Florence pensa que, si le plan réussissait, Caroline ne s'ennuierait plus. Elle s'énerverait peut-être parfois, mais on ne peut pas tout avoir.

Le samedi matin, Colette la rappela.« Je viens d'avoir grand-peur, dit-elle. Hier soir j'ai

rappelé à Max que nous devions venir te voir aujourd'hui. Sais-tu ce qu'il m'a répondu? Qu'il n'était peut-être pas très prudent pour lui de m'accompagner, l'épidémie n'ayant pris fin que depuis quelques jours!

— Et il admettrait que tu y viennes, toi? C'est un peu fort!

— Tu sais bien qu'il se considère comme un être exceptionnellement fragile, tenu à plus de précautions que les autres.

— Il a vraiment besoin d'être pris en main! déclara Florence. Tu es arrivée à le décider malgré tout?

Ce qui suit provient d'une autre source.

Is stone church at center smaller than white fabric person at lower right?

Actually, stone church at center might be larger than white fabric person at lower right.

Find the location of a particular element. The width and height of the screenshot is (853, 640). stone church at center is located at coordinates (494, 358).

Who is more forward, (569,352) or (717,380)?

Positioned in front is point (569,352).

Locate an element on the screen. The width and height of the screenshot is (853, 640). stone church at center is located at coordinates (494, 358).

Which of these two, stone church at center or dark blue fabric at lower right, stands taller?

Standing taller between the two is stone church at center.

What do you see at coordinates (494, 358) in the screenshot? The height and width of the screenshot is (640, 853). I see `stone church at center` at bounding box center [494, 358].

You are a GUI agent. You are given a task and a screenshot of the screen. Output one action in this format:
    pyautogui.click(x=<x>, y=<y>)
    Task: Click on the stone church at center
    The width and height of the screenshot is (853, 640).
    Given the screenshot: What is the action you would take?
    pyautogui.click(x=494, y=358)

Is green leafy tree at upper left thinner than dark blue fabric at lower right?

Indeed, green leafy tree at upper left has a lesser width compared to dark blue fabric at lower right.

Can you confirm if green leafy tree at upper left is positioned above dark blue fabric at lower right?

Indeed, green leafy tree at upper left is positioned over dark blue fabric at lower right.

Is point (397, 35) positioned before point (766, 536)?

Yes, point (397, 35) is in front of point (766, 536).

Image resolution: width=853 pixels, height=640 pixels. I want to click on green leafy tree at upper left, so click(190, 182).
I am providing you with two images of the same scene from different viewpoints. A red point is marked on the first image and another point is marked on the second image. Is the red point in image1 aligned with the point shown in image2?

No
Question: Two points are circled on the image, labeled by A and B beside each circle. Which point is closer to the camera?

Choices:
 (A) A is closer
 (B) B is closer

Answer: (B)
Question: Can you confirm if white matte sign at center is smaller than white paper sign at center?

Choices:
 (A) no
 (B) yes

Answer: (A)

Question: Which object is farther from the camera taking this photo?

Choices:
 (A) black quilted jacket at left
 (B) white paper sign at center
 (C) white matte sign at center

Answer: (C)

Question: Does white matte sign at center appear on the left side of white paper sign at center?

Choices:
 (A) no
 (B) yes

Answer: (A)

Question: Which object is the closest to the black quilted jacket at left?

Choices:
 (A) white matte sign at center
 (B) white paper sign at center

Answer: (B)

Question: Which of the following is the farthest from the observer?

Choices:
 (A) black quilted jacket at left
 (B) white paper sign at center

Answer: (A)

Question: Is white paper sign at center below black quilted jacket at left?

— Oui, mais non sans difficulté, tu peux me croire! Je te rappellerai à midi pour te dire si tout va bien. »

Toute la matinée, les deux amies tremblèrent. L'hôpital était calme : les soins habituels, deux opérés à surveiller, un malade timoré à réconforter. De ce côté-là, sauf urgence imprévue, rien à craindre. Mais avec Maximilien, savait-on jamais?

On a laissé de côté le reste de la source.